Sur les lèvres
Mes compagnons de route
Ils sont partout les livres ; confortablement installés dans les bibliothèques, sur le devant des vitrines de magasins, sur nos tables de chevet, et parfois cachés entre deux meubles. Et pourtant, rares sont les personnes que je croise aujourd’hui dans le métro ou le bus qui tiennent encore entre leurs mains un « bouquin ». A la place, les smartphones ont pris une place démesurée dans nos vies, et ce parfois malgré nous.

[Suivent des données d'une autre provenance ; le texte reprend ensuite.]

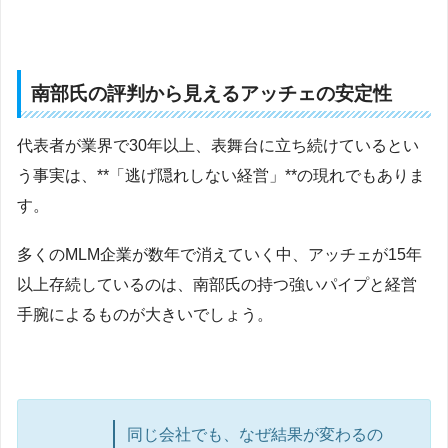
南部氏の評判から見えるアッチェの安定性
代表者が業界で30年以上、表舞台に立ち続けているとい
う事実は、**「逃げ隠れしない経営」**の現れでもありま
す。
多くのMLM企業が数年で消えていく中、アッチェが15年
以上存続しているのは、南部氏の持つ強いパイプと経営
手腕によるものが大きいでしょう。
同じ会社でも、なぜ結果が変わるの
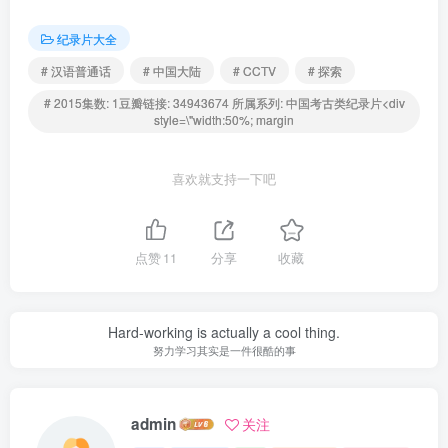
纪录片大全
# 汉语普通话
# 中国大陆
# CCTV
# 探索
# 2015集数: 1豆瓣链接: 34943674 所属系列: 中国考古类纪录片<div
style=\"width:50%; margin
喜欢就支持一下吧
点赞
11
分享
收藏
Hard-working is actually a cool thing.
努力学习其实是一件很酷的事
admin
关注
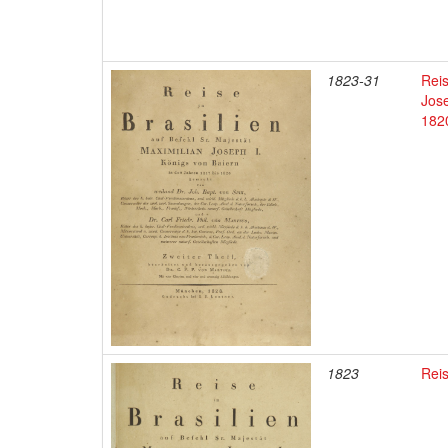
1823-31
Reis
Jose
182
1823
Reis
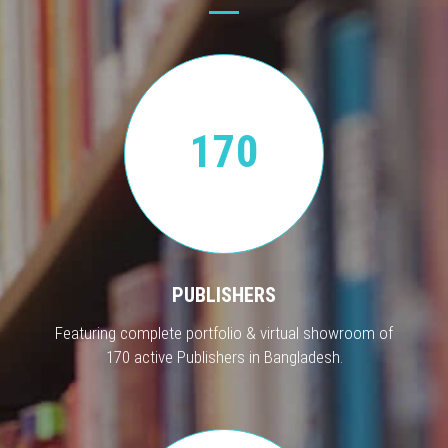
170
PUBLISHERS
Featuring complete portfolio & virtual showroom of
170 active Publishers in Bangladesh.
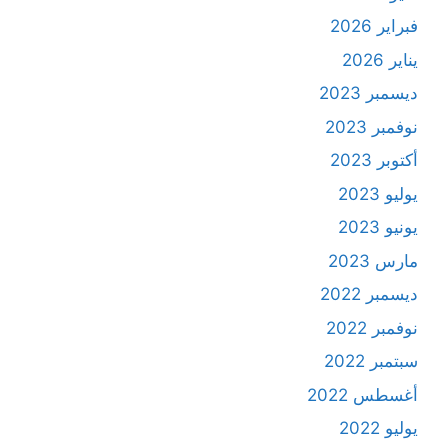
فبراير 2026
يناير 2026
ديسمبر 2023
نوفمبر 2023
أكتوبر 2023
يوليو 2023
يونيو 2023
مارس 2023
ديسمبر 2022
نوفمبر 2022
سبتمبر 2022
أغسطس 2022
يوليو 2022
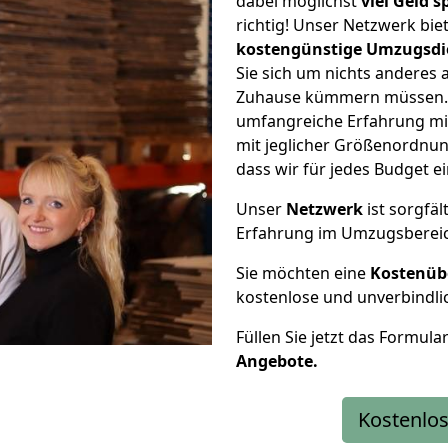
dabei möglichst
viel Geld 
richtig! Unser Netzwerk bi
kostengünstige Umzugsdi
Sie sich um nichts anderes 
Zuhause kümmern müssen. W
umfangreiche Erfahrung m
mit jeglicher Größenordnun
dass wir für jedes Budget 
Unser
Netzwerk
ist sorgfäl
Erfahrung im Umzugsberei
Sie möchten eine
Kostenüb
kostenlose und unverbindli
Füllen Sie jetzt das Formula
Angebote.
Kostenlos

Je me souviens du temps où je lisais quatre à six livres par semaine, de ces heures qui défilaient le nez entre les pages sans avoir conscience du temps qui s’écoulait, du bonheur au moment de refermer la dernière page et de ce sentiment de plénitude après avoir fini une histoire prenante où je comprenais l’intrigue de A à Z, puisqu’elle se trouvait sous mes yeux.
Les livres ont été les compagnons de route fidèles qui m’ont ouvert la porte au monde. Alors que, petite et n’entendant pas, je ne saisissais pas toujours ce qui se passait autour de moi, ils ont été la clé me donnant accès à la compréhension de l’histoire des hommes, de notre temps et des siècles passés. De fil en aiguille, ils m’ont appris à décrypter les codes qui régissent nos sociétés. Des codes qui m’échappaient dans la vie réelle, faute de vocabulaire ou de compréhension des mots énoncés.
Mes parents avaient bien compris le pouvoir des livres. Ce n’était pas grave si je ne savais pas parler ni entendre correctement, « tant qu’elle lit ! ». Ils m’obligeaient à souligner les mots qui m’étaient inconnus pour me les expliquer ensuite. Je me souviens encore de la fois où j’avais demandé ce que signifiait le verbe « soupirer », et du visage de ma mère mimant, en soufflant et haussant les épaules en guise de démonstration…
Citées de nombreuses fois, les vertus de la lecture sont incontestées puisque démontrées de façon scientifique. Ils sont d’autant plus précieux lorsqu’un sens nous manque – comme l’audition – et viennent le combler en venant à nous, avec leurs histoires fictives, romancées, historiques. Par la description qu’ils nous font du monde et leur universalité, ils développent en nous une imagination sans bornes.
De nos jours, lire un livre dans le métro ou le bus, c’est un peu un acte de liberté, de résistance face à la puissance des écrans. Par la visibilité donnée au livre via sa couverture, on partage indirectement aux gens qui nous entourent ce qu’on lit. La lecture est un effort fastidieux qui nous demande la force de caractère d’aller jusqu’au bout des pages, même lorsque l’histoire nous dérange. Lire, c’est aller au devant d’une véritable ouverture d’esprit (à condition de diversifier les types de lecture) et nous amène à construire un cheminement de pensée qui nous est propre.
Quelque part, c’est grâce aux livres que j’en suis arrivée au métier de journaliste aujourd’hui. Et je suis d’autant plus reconnaissante vis à vis de mes parents de m’avoir donnée cette immense liberté, en plaçant des livres entre mes mains de petite fille.